The Universe has always provided for me, and even though from my limited human perspective I don’t see how that will happen in the future, I do expect that to continue. Nothing happens that isn’t meant to happen, and what’s meant to happen, happens. I may not always understand it, but I do have faith in that. I’m holding onto that faith.
Maybe life is just life – and we have the experiences we are meant to have regardless of whether we ask, pray, affirm, or otherwise request what we want. I’ve had too many synchronicities and signs to believe that I’m not guided or that there aren’t angelic messengers or some kind of Spirit Guides or organizing force/s at work in my life. I’m just questioning my ability to have much influence on what happens. I’ve had many good times and many bad times in my life – and very little to no control over how it was going. I’d like to say I’ve had control over my attitude – but even that is barely true. I’ve tried to keep a positive attitude as much as possible, believing that was the “right” thing to do – but I’m starting to wonder if that isn’t another toxic belief that prohibits us from a full range of necessary and appropriate emotions. Maybe we all need to spend a little more time with our anger. Maybe we need to not let things slide, not look on the bright side … but rather fix the shit that is going wrong and is unacceptable. Maybe we need less civility and more social justice, less programming (religious, spiritual, social, cultural) and more authentic passion and expression.

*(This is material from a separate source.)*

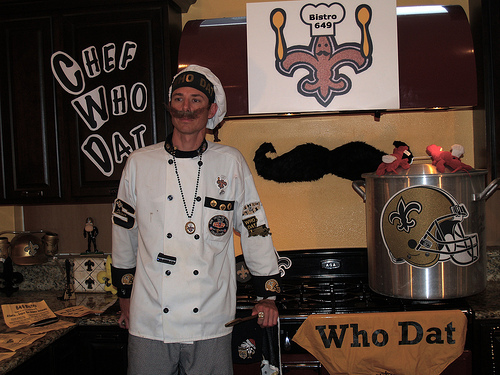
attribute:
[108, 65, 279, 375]
man — chef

This spiritual/human journey isn’t all joy, happiness, faith, and miracles. It isn’t all positivity and “manifesting” every good thing you dream of. It is not all peace and zen, “love and light.” It certainly isn’t all “The Secret” or “The Law of Attraction” and holding positive feelings and intentions. Have you noticed? I’m trying hard to not use profanity here, but I want to acknowledge in the most clear and real way possible, that sometimes it just f-ing sucks!